### [PAGE EXCERPT]
------------------------------------

The IASB tentatively decided:


  • to clarify that the cash flows relating to tax payments should be evaluated and treated like any other cash flows;
  • not to address discounting of deferred taxes in the Insurance Contracts project; and
  • not to create specific guidance on tacit renewals or cash bonuses.
Reinsurance

The IASB tentatively decided:


  • not to impose a limit on unfavourable adjustments against the positive residual margin on reinsurance contracts held by a cedant; and
  • to confirm the proposal in the 2010 Exposure Draft that an insurer should treat ceding commissions as a reduction of premiums ceded to the reinsurer.
Premium allocation approach

The IASB tentatively decided:


  • to align the requirements to reduce the liability for remaining coverage in the premium allocation approach with the requirements for releasing the residual margin in the building block approach; and
  • for contracts accounted for using the premium allocation approach, to provide an insurer with relief from disclosing a maturity analysis of cash flows for the liability for remaining coverage.
Business combinations and portfolio transfers

The IASB tentatively decided:


  • to confirm the proposal in the 2010 Exposure Draft that different requirements should apply to business combinations and portfolio transfers; and
  • not to create explicit guidance on the allocation period of the residual margin in a business combination or portfolio transfer.

------------------------------------

### [PROVIDED DATA]
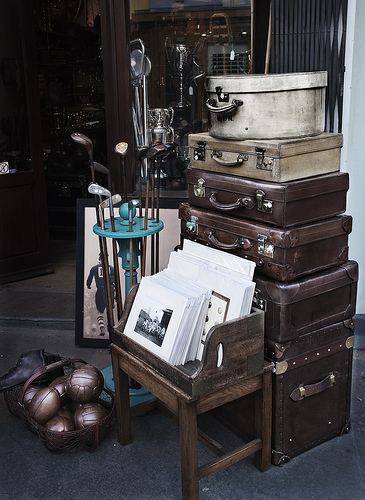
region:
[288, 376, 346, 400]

------------------------------------

### [INSTRUCTION]
In the IASB excerpt, how should an insurer treat ceding commissions, please?

### [WORKED ANSWER]
As a reduction of premiums ceded to the reinsurer.